DON’T: Monopolize people’s time or let them do it to you, chat briefly and exchange info so you can follow up after.

Paul Dillon from Dillon Consult:

The advice that I would give to anyone who wants to network is to summon up your courage and start a conversation by seeing how you might be able to help someone. Most people are appreciative of an offer of help if made sincerely and with the express intent that you will actually follow through with the offer.


It is important to think “out of the box” when looking for places to make business connections since you never know where your next job, or your next opportunity, will come from.

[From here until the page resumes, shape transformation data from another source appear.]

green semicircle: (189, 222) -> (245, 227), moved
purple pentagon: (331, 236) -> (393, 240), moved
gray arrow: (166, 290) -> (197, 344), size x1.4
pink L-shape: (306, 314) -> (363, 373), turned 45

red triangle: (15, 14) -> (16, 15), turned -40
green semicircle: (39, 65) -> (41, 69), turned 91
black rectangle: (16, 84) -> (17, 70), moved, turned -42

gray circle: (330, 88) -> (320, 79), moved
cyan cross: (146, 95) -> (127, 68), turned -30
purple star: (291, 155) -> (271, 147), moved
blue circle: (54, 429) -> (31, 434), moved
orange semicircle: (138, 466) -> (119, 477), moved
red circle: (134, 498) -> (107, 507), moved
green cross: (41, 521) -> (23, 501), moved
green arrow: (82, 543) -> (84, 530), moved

Anfernee Chansamooth from Simple Creative Marketing:

Focus on building partner relationships and collaborations. When you can switch your focus from how you might be fit to identifying how you might possibly help the person you’re meeting to achieve their goals, you’ll start to build productive relationships.

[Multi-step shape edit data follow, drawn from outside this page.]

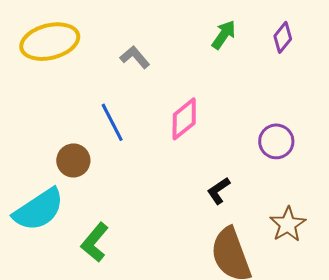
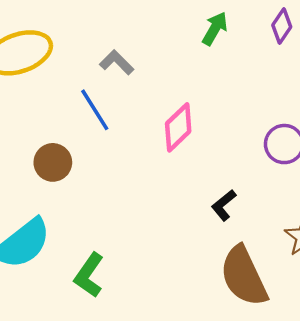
blue line: (112, 122) -> (95, 110), moved
brown circle: (73, 160) -> (53, 162), moved

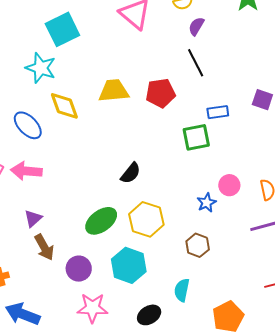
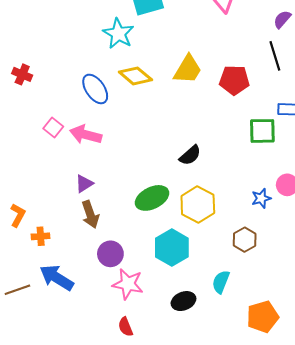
yellow trapezoid: (114, 91) -> (188, 69), turned 116
yellow diamond: (64, 106) -> (135, 76), turned -40
purple circle: (79, 269) -> (110, 254), moved

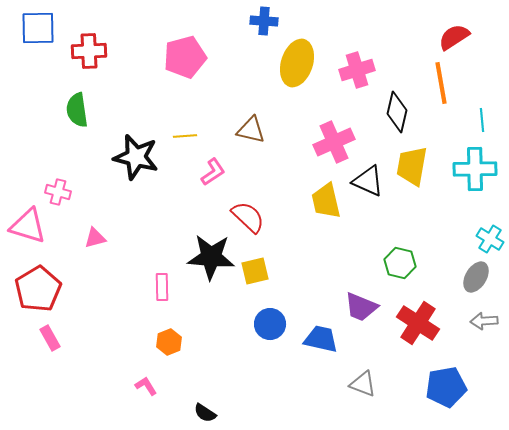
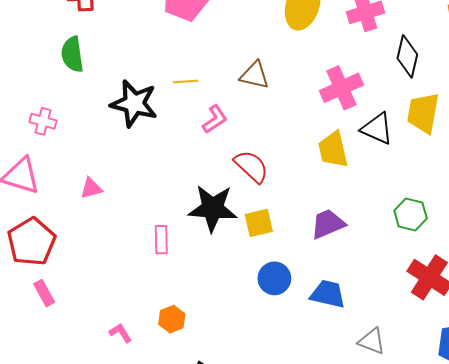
pink cross: (58, 192) -> (43, 121), moved
purple trapezoid: (361, 307) -> (328, 224), moved, turned 135
orange hexagon: (169, 342) -> (172, 319), moved
pink L-shape: (146, 386) -> (120, 333), moved

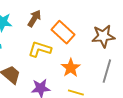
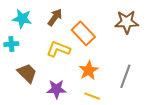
brown star: (103, 36) -> (127, 22), moved

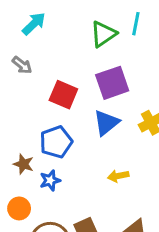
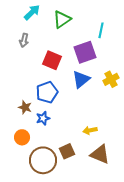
cyan line: (136, 24) -> (101, 30), moved
green triangle: (103, 34) -> (62, 19), moved
gray arrow: (22, 65) -> (24, 40), turned 64
yellow arrow: (118, 176) -> (90, 130), moved

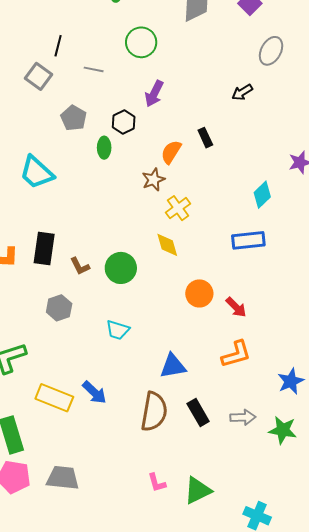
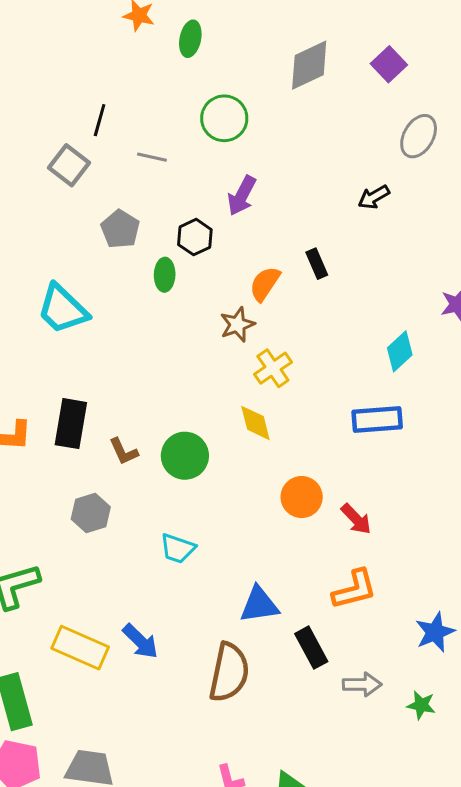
black rectangle: (198, 412) -> (311, 648), moved
green star: (283, 430) -> (421, 705), size x0.7

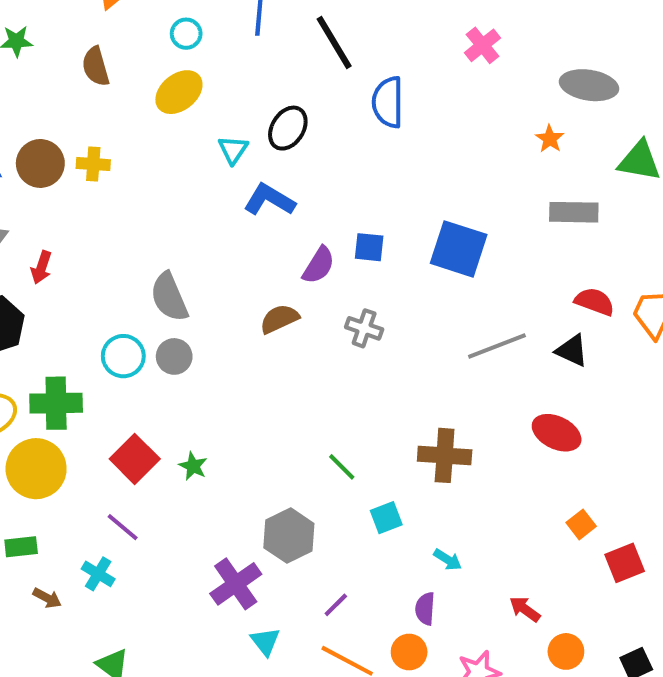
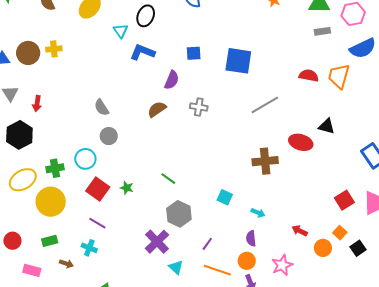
gray rectangle: (574, 212) -> (322, 31), moved, size x0.7
blue square: (369, 247) -> (194, 53), moved
gray semicircle: (169, 297) -> (102, 107), size x0.7
black triangle: (572, 351) -> (327, 126), moved
cyan circle: (123, 356) -> (85, 159), moved
green cross: (56, 403) -> (55, 168), size x0.7
brown cross: (445, 455) -> (265, 161), moved
green line: (342, 467) -> (168, 179), moved
cyan square: (386, 518) -> (225, 197), turned -35
orange square: (581, 524) -> (340, 233), moved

Equally important is your ability to follow up within 24 hours (the sooner the better) and add immediate value – that could be as simple as booking a follow-up meeting or referring them to a resource that can help solve a specific challenge they’re facing.

Lori Cheek from Cheekd:

When attending networking events, I find that it’s most advantageous to go alone so that you’re forced to talk to new people. I find it wise to do your homework, in advance, and if the attendee list is publicised, to go ahead and make note of those you’d like to meet before the event.

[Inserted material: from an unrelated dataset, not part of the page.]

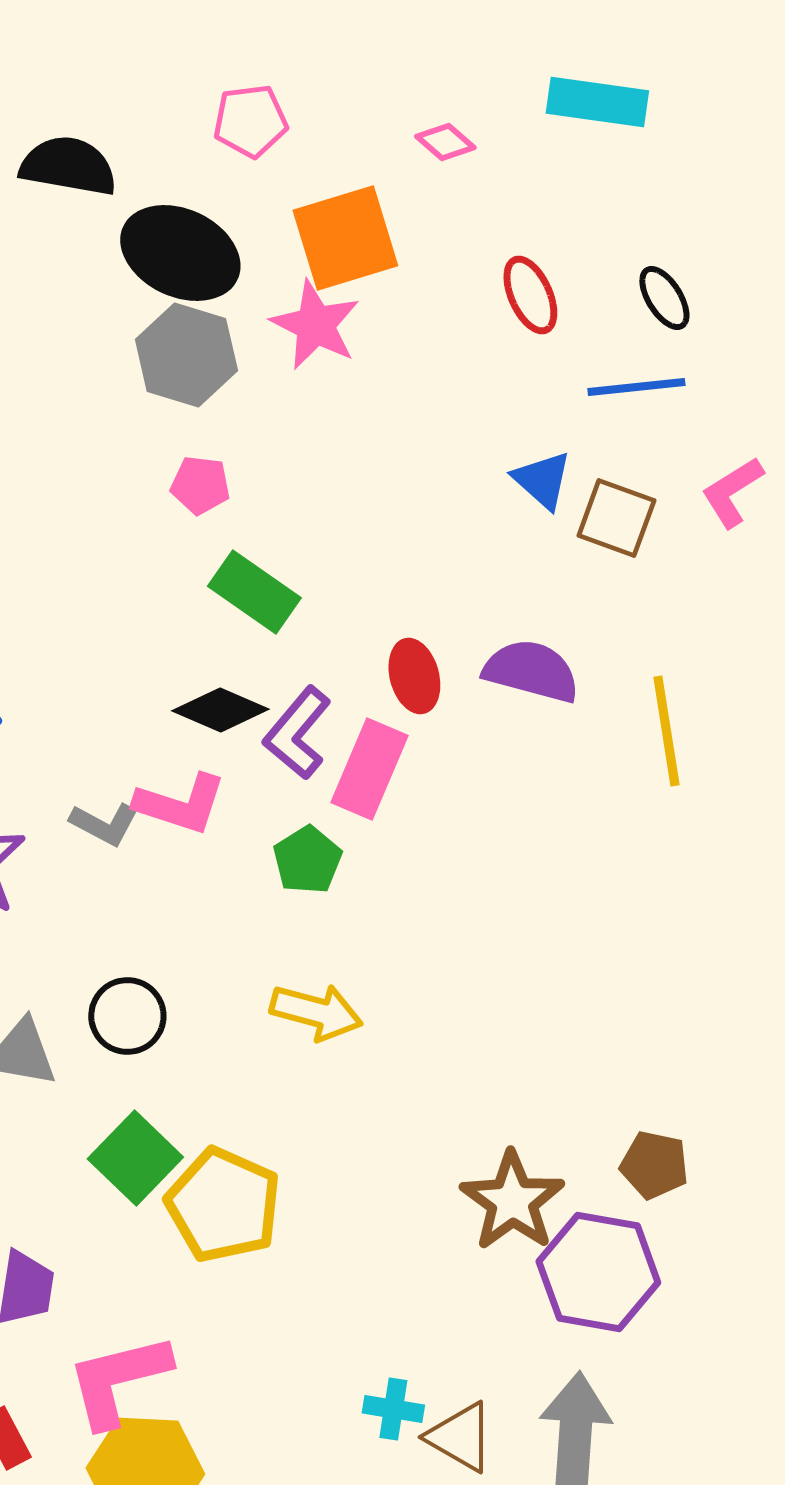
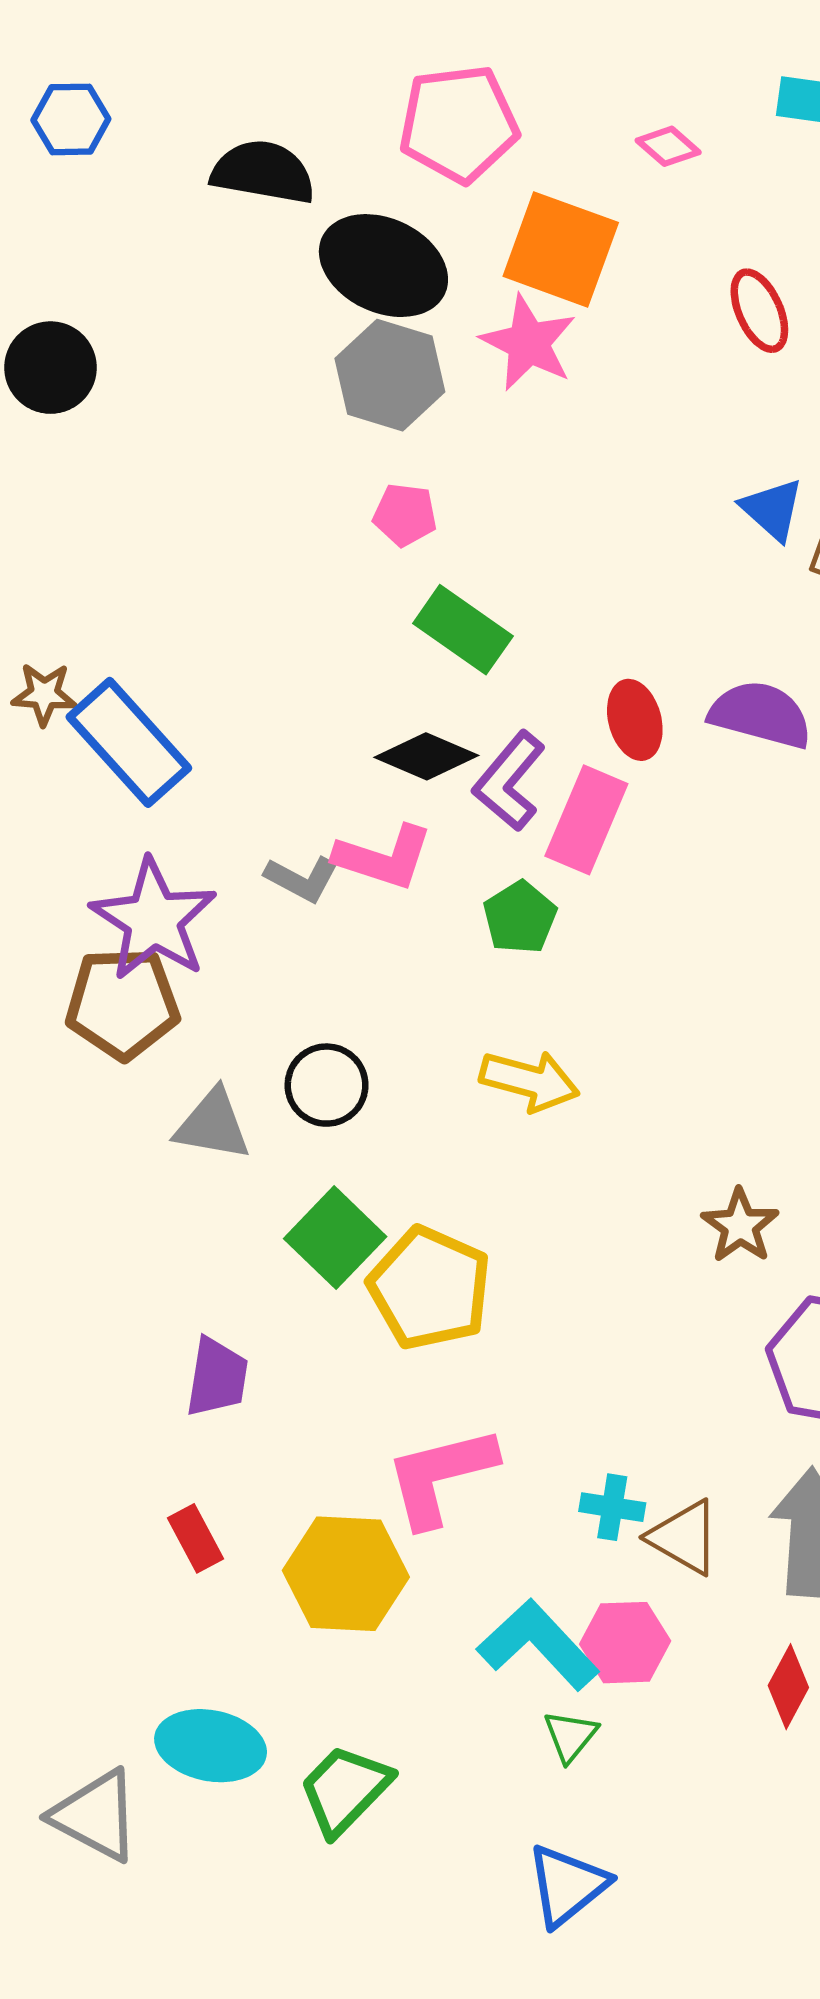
pink pentagon: (250, 121) -> (459, 124), size x1.5
orange square: (345, 238) -> (561, 249), turned 37
brown star: (512, 1201) -> (740, 1226), moved, size x0.7
pink L-shape: (118, 1380) -> (440, 1476), moved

In the world of business and networking, I recommend that you never ever leave home without your most essential “old school” networking tool– your business (or calling) card. Even in the crux of the digital age, business cards are thriving for a reason– it’s still the single fastest way to share who you are, what you do and how you can be contacted.

Mireille Salloum from Business in Heels:

Networking is a great way to grow your brand, your resources, and your relationships. You will find most entrepreneurs hold relationships at the core of their business, as they foster ongoing relationships with clients, their team, the people they surround themselves with as mentors and motivators, their educators and suppliers.

Networking exists in many forms from our day-to-day meetings, introductions, acquisitions, and referrals through to active networking at community events designed to connect people.

Below is your go-to guide for best practice when engaging in any form of active networking: set your goal and intention, choose the right environment, be confident in your offering, present mutually beneficial opportunities, and follow up.

Francesca from Event Emporium:

Use the data you have available to get to know your network before you even shake their hand in person. If you’re meeting customers at an event it’s vital to get into your digital data and learn about their habits, preferences and any concerns they have flagged. There’s so much information available to us, it’s smart to use what’s out there as a starting point.


Nerissa Chaux from Filtaglobal:

How to best network:

1. Attend by yourself. People are very open, as generally, they are in the same boat. It also pushes you out of your comfort zone and you don’t waste the opportunity by spending the entire event chatting to your colleagues.
2. Arrive on time. It’s always great to be the first one there as you have the best opportunity of meeting everyone who comes through the door & it’s a good time to survey your surroundings.


3. Don’t wait for others to introduce themselves.
4. Be genuinely interested in others. It should be an equal 50/50 conversation.
5. Have a plan on what you’d like to achieve at the event. I always like to chat with everyone but I’m also focused on spending quality time with each person that I meet. Don’t keep looking over your shoulder when you’re with someone.
6. Lastly, make sure you have plenty of business cards! It’s surprising how many people forget to bring them.
7. Make a date to catch up 2 weeks after.

Thank you to all our guest experts for shedding light on how to really maximize our time and energy at networking events. You never know who you will meet and who that person knows…it just might be a perfect referral source or your next client!